- _TASK ITEM 1_
In the article about the Florida Freedom Summit, what did the graphic behind Mr. DeSantis say during his speech?
- _TASK ITEM 2_
List every person named in the article about the Florida Freedom Summit.
- _TASK ITEM 3_
Write the next few paragraphs of the article about Mr. DeSantis and Mr. Trump at the Florida Freedom Summit, starting after its final sentence.

- _SELECTED PASSAGE_

Gov. Ron DeSantis of Florida has recently begun to amp up direct attacks on former President Donald J. Trump, but on Saturday at the Florida Freedom Summit, he shied away.

For months, former President Donald J. Trump and Gov. Ron DeSantis, Florida’s most prominent politicians, have circled each other on the campaign trail, with Mr. Trump consistently ridiculing Mr. DeSantis and the governor only recently beginning to fire back.

On Saturday, their political tussle came home to Florida, where both candidates were scheduled to speak at the Florida Freedom Summit, a state party event in Kissimmee. It was the rare occasion where Mr. Trump and Mr. DeSantis were set to share the same stage, albeit hours apart.

Yet Mr. DeSantis, who faces a vast polling gap behind Mr. Trump, did not directly attack the former president, whose manhood he questioned this week. Instead, he shied away from his more recent outspokenness against his rival and returned to the veiled swipes that characterized the early stages of the race.

His hesitance to do so in front of the core Republican base seemed to reflect the biggest obstacle of his campaign. Even as the rivalry between Mr. Trump and Mr. DeSantis has defined the presidential primary contest for months, the former president’s grip on the party has not loosened. Mr. DeSantis, long considered his foremost challenger, has been losing ground.

At times in his speech on Saturday, Mr. DeSantis appeared to be operating within an alternate reality. During his remarks, he stood in front of a graphic that read “Florida is DeSantis Country.” Though the governor won the state by nearly 20 percentage points last year and drew strong support from the crowd in attendance, polling averages show Mr. Trump 35 points ahead of him in Florida.

And while Mr. DeSantis opened his speech by joking that he did not need a teleprompter — a jab at President Biden — he frequently looked down at his notes as he spoke.

Even before either candidate showed up at the Florida Freedom Summit, the stage was set for the latest chapter in their bitter political duel. On Saturday morning, five Republican state lawmakers said that they were shifting their endorsements from the governor to the former president, a move first reported by The Messenger.

Their defections came days after Senator Rick Scott of Florida, Mr. DeSantis’s predecessor in the governor’s mansion with whom he has a frosty relationship, said that he was backing Mr. Trump.

- _INPUT DATA_
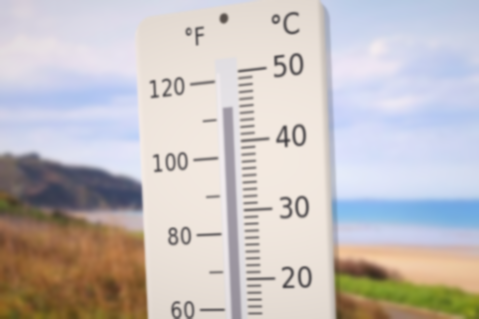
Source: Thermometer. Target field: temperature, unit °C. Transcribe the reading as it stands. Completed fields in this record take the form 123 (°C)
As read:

- _TASK OUTPUT 1_
“Florida is DeSantis Country.”

- _TASK OUTPUT 2_
Ron DeSantis, Donald J. Trump, President Biden, Rick Scott

- _TASK OUTPUT 3_
Mr. DeSantis dismissed the significance of the legislators’ about-face.

“Look, this happens in these things,” he said after signing the paperwork to file for the Florida primary. “We’ve had flips the other way in other states. It’s a dynamic thing. I mean, politicians do what they’re going to do.”

Still, many Republicans in the state have been privately whispering that Mr. DeSantis seems weaker at home than ever before, and Mr. Trump’s allies have said they are recruiting more defectors.

“It’s time to unite our party behind Donald Trump,” State Senator Debbie Mayfield, one of the lawmakers who switched their support to Mr. Trump, said in a statement.

Mr. DeSantis has governed Florida with a tight grip since his election in 2018, systematically expanding the powers of his office and using the weight of his endorsement to stack the Legislature with allies.

Even before Mr. DeSantis announced he would run in 2024, nearly 100 state lawmakers endorsed him for president.

But the playing field has changed since Mr. DeSantis’s campaign began to struggle this summer. He is now regularly ridiculed by his onetime ally, Mr. Trump. Memes poke fun at his unfortunate moments on the campaign trail, including awkward facial expressions, forced laughs and a controversy over whether Mr. DeSantis wears lifts in his boots. (He says he does not.)

A spokesman for Mr. DeSantis’s campaign pointed out that he still has many more endorsements from state legislators in Florida, as well as in New Hampshire and Iowa, the first nominating states.

Mr. Trump, however, remains widely popular with voters in those states, leading by double-digits in polls. Though Mr. DeSantis has staked his campaign on a strong showing in Iowa, a recent poll found him tied there with Nikki Haley, the former governor of South Carolina. She has edged him out in polls in New Hampshire as well.

Ms. Haley was originally scheduled to speak at the summit but did not attend on Saturday. Her campaign did not respond to a question about her absence.

Mr. Trump has taken glee at Mr. DeSantis’s slips. “We just pounded him,” he said at a rally in Houston on Thursday. “And now I think we’re going to have to start hitting somebody else, because I think Ron looks like he’s finished.”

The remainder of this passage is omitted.